Without the namespace bindings it is easier. It looks like:
<gn:Feature><rdfs:isDefinedBy>sws/3/about.rdf</rdfs:isDefinedBy><gn:name>Zamīn Sūkhteh</gn:name><gn:alternateName><lang>fa</lang><name>Zamīn Sūkhteh</name></gn:alternateName><gn:alternateName><lang>fa</lang><name>زمين سوخته</name></gn:alternateName><gn:featureClass>ontology#S</gn:featureClass><gn:featureCode>ontology#S.CRRL</gn:featurecode><gn:countryCode>IR</gn:countryCode><wgs84_pos:lat>32.45831</wgs84_pos:lat><wgs84_pos:long>48.96335</wgs84_pos:long><gn:parentFeature>sws/3202991/</gn:parentFeature><gn:parentCountry>sws/130758/</gn:parentCountry><gn:parentADM1>sws/127082/</gn:parentADM1><gn:nearbyFeatures>sws/3/nearby.rdf</gn:nearbyFeatures><gn:locationMap>3/zamin-sukhteh.html</gn:locationMap></gn:Feature>
With line endings after each element end tag, it is quite easy to understand.

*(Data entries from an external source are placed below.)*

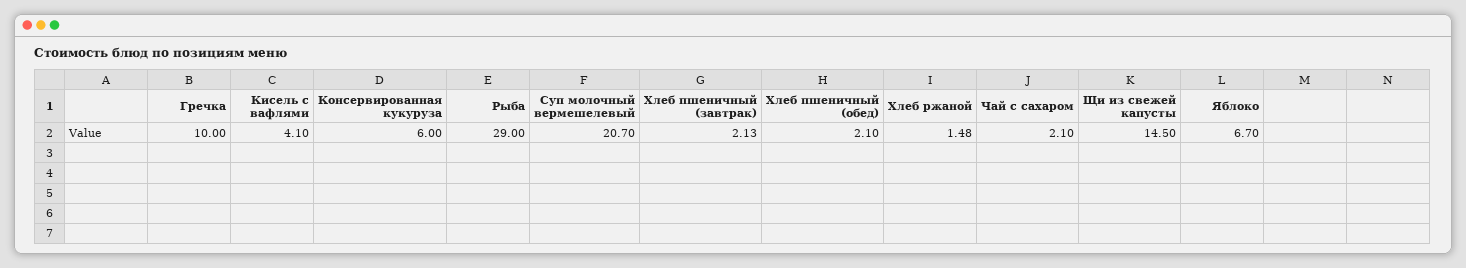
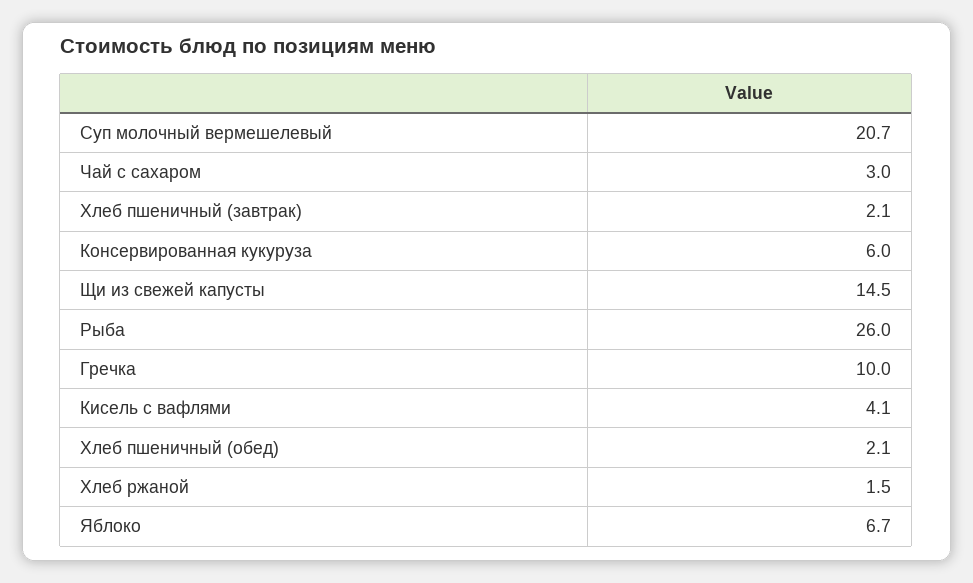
Рыба: 29 -> 26
Чай с сахаром: 2.1 -> 3

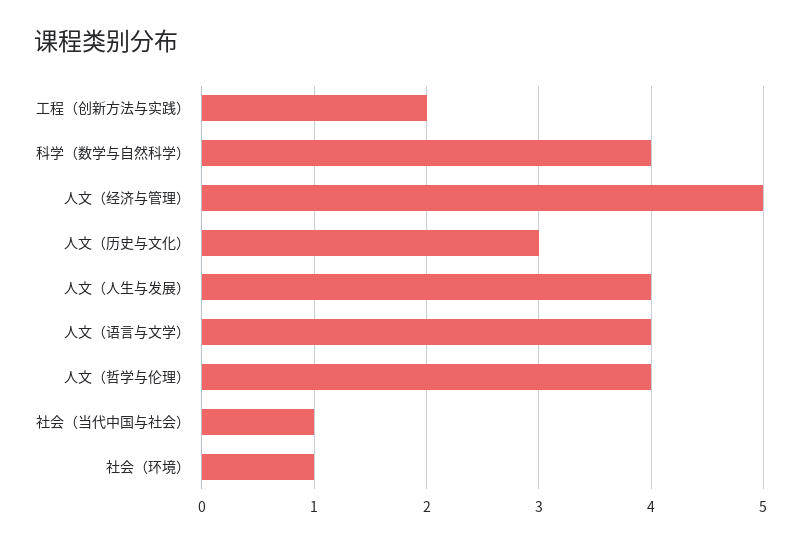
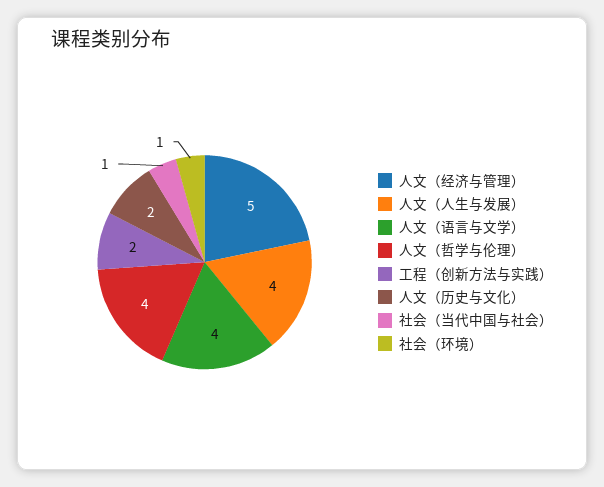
科学（数学与自然科学）: 4 -> none
人文（历史与文化）: 3 -> 2

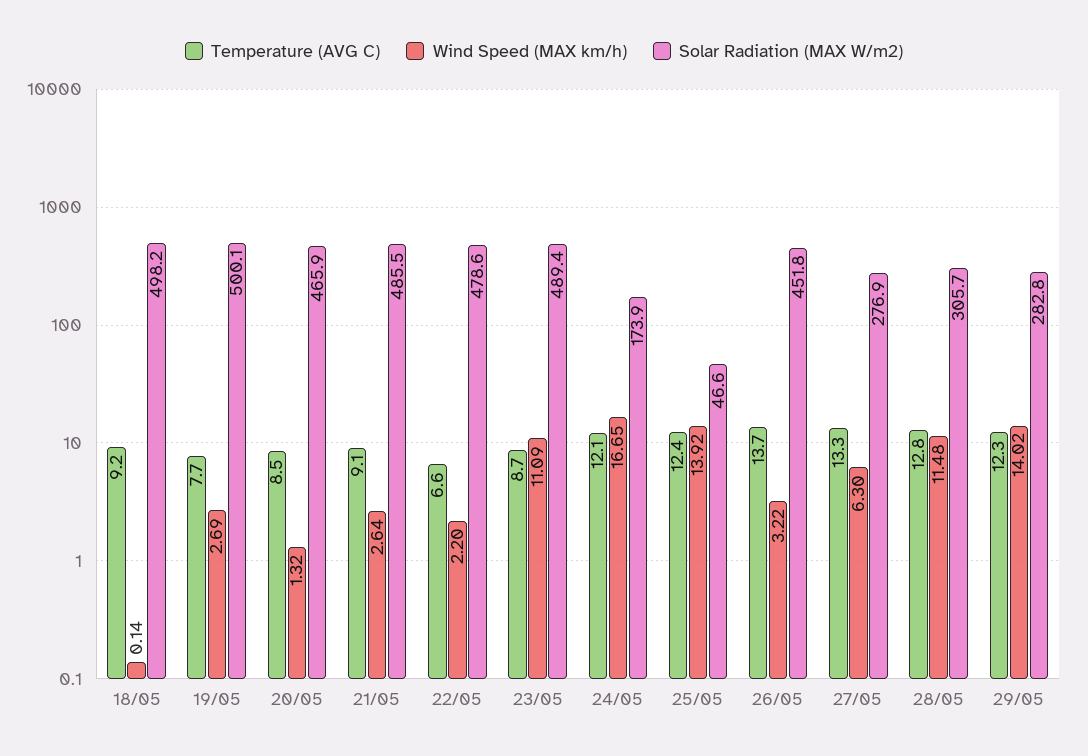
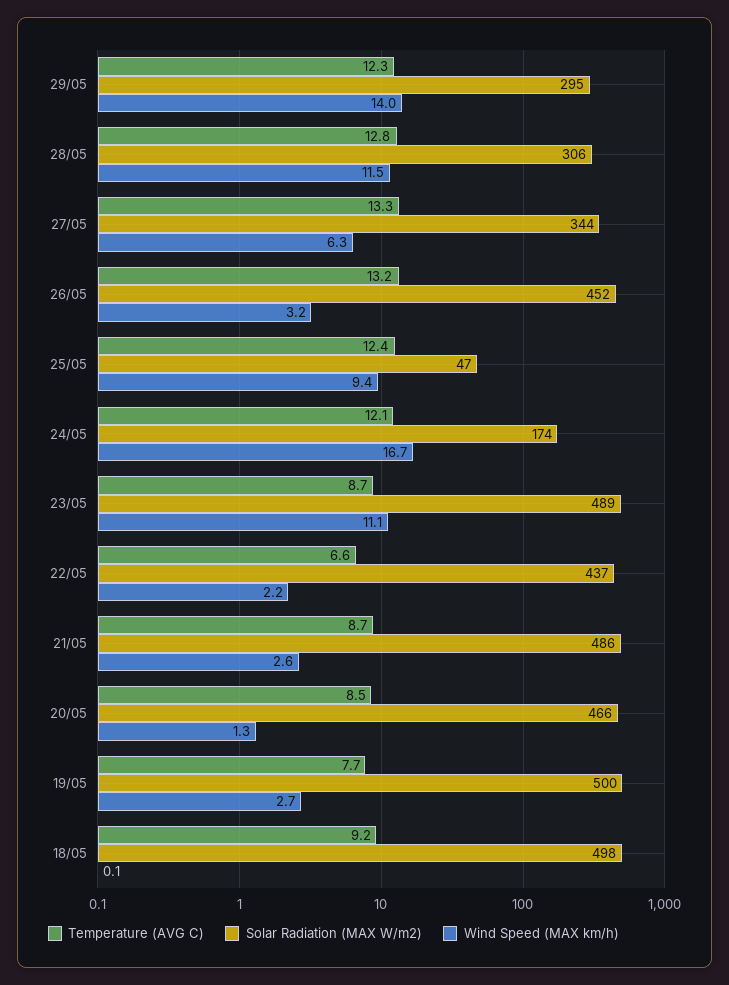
Temperature (AVG C), 21/05: 9.1 -> 8.7
Solar Radiation (MAX W/m2), 22/05: 478.6 -> 437
Wind Speed (MAX km/h), 25/05: 13.92 -> 9.4
Temperature (AVG C), 26/05: 13.7 -> 13.2
Solar Radiation (MAX W/m2), 27/05: 276.9 -> 344
Solar Radiation (MAX W/m2), 29/05: 282.8 -> 295

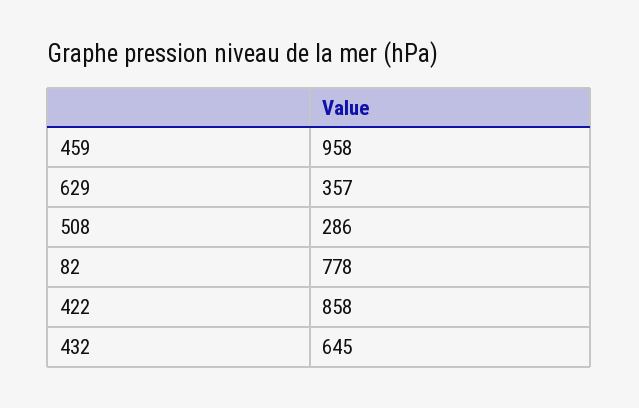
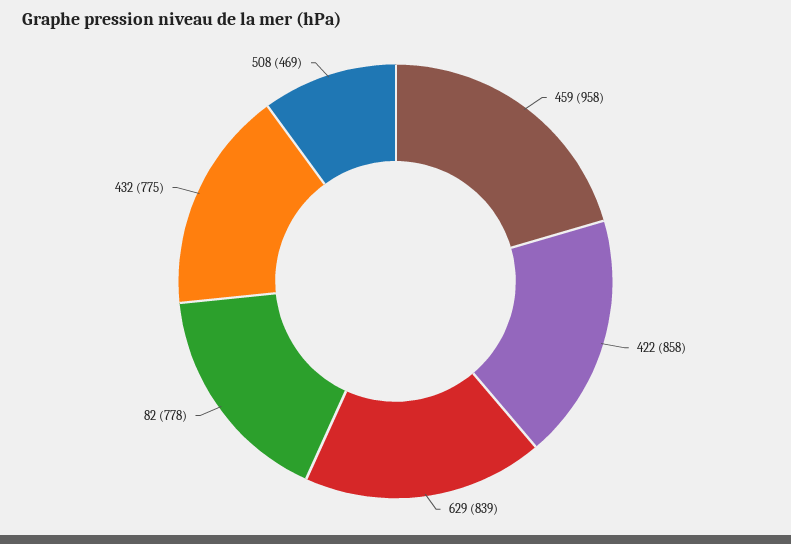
629: 357 -> 839
508: 286 -> 469
432: 645 -> 775

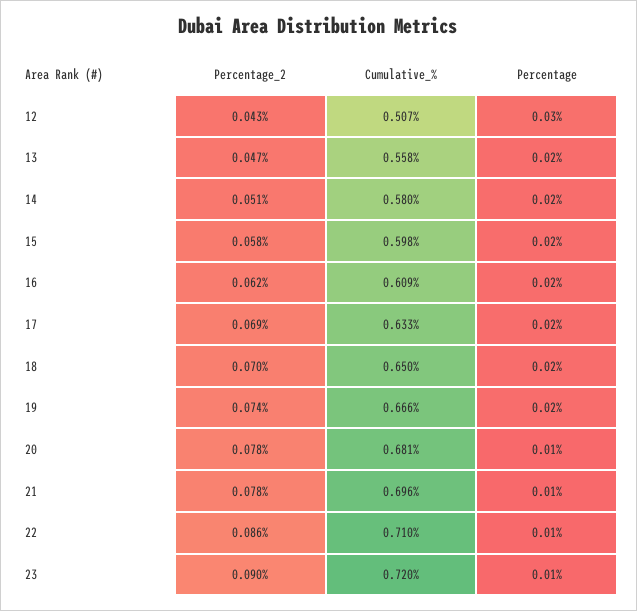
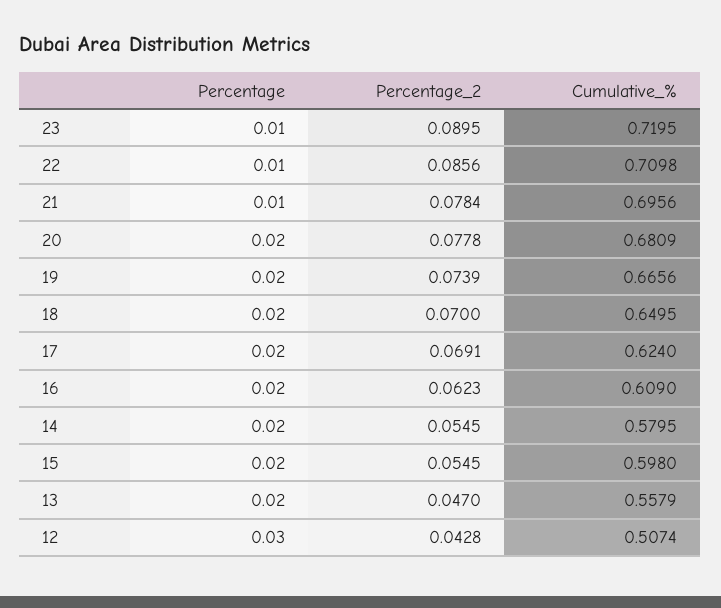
Percentage_2, 14: 0.051 -> 0.0545
Percentage_2, 15: 0.058 -> 0.0545
Cumulative_%, 17: 0.633 -> 0.624
Percentage, 20: 0.01 -> 0.02

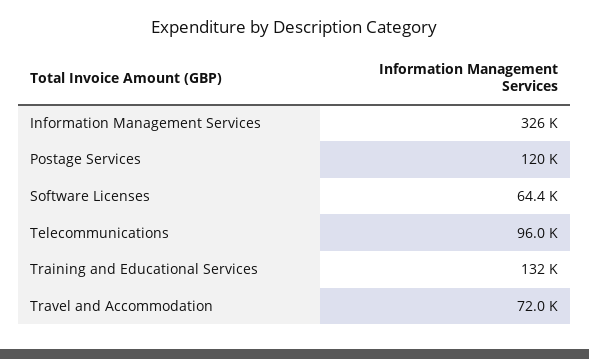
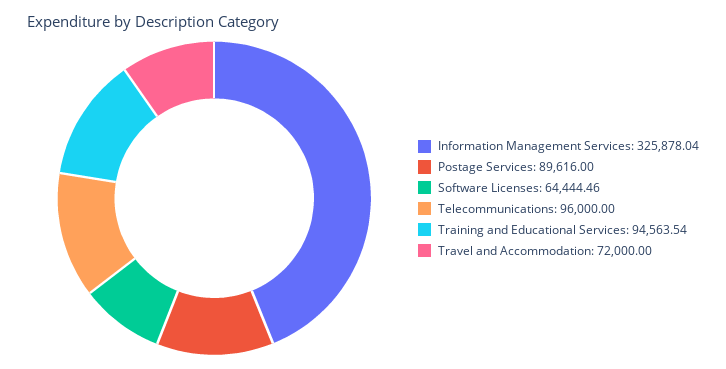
Postage Services: 120000 -> 89616
Training and Educational Services: 132000 -> 94563.54

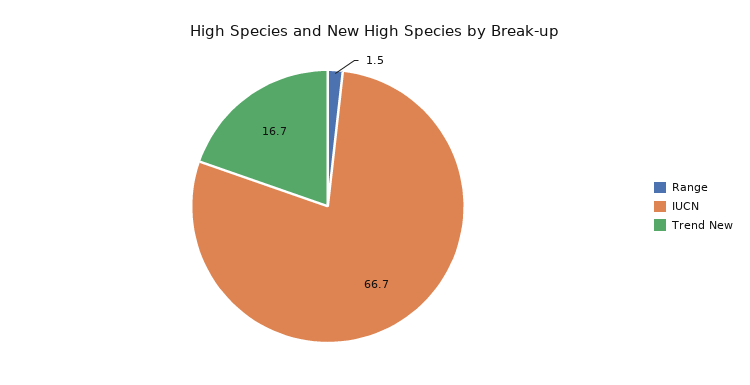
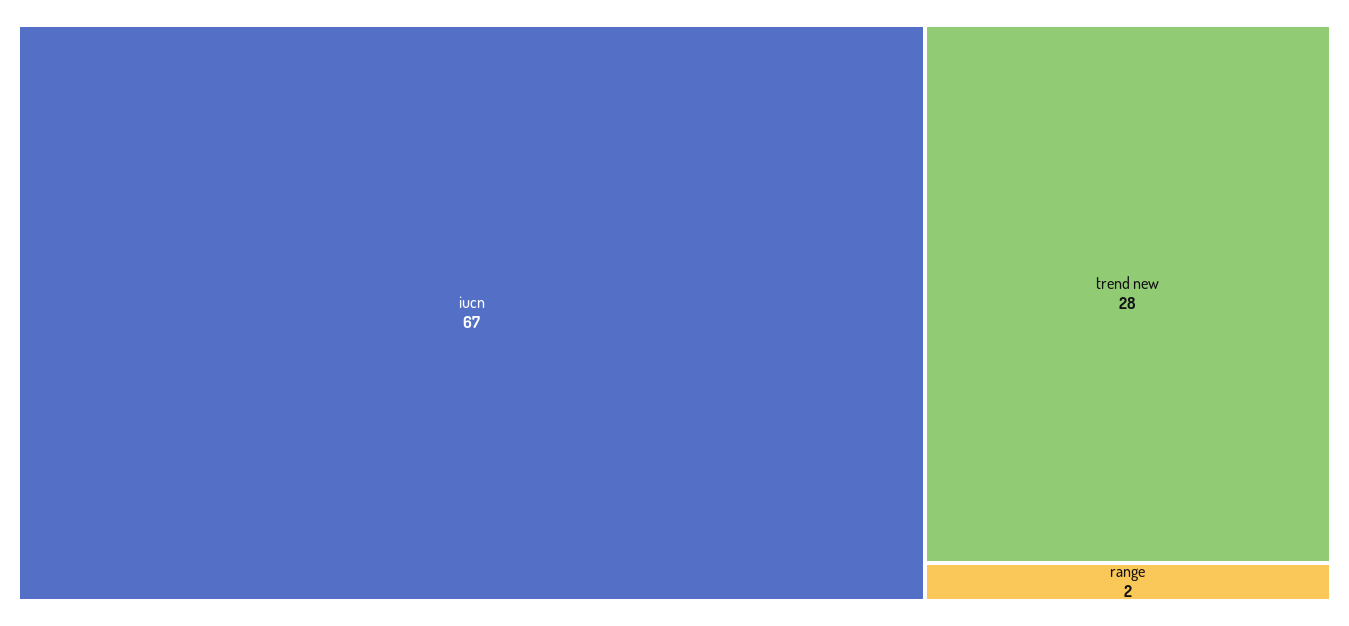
Trend New: 16.7 -> 28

<gn:Feature><rdfs:isDefinedBy>sws/3/about.rdf</rdfs:isDefinedBy>
<gn:name>Zamīn Sūkhteh</gn:name>
<gn:alternateName><lang>fa</lang><name>Zamīn Sūkhteh</name></gn:alternateName>
<gn:alternateName><lang>fa</lang><name>زمين سوخته</name></gn:alternateName>
<gn:featureClass>ontology#S</gn:featureClass>
<gn:featureCode>ontology#S.CRRL</gn:featurecode>
<gn:countryCode>IR</gn:countryCode>
<wgs84_pos:lat>32.45831</wgs84_pos:lat>
<wgs84_pos:long>48.96335</wgs84_pos:long>
<gn:parentFeature>sws/3202991/</gn:parentFeature>
<gn:parentCountry>sws/130758/</gn:parentCountry>
<gn:parentADM1>sws/127082/</gn:parentADM1>
<gn:nearbyFeatures>sws/3/nearby.rdf</gn:nearbyFeatures>
<gn:locationMap>3/zamin-sukhteh.html</gn:locationMap>
</gn:Feature>
The XML Infoset Inputter also has a feature allowing an API method to supply the root-level namespace bindings once, not on the root element of every XML-fragment delivered for unparsing.
The symmetry of the API insures that one can unparse the XML output from a parse that is creating XML in this fragment mode.
The Daffodil CLI has an option to add XML-fragment mode to message streaming behavior for parsing and unparsing.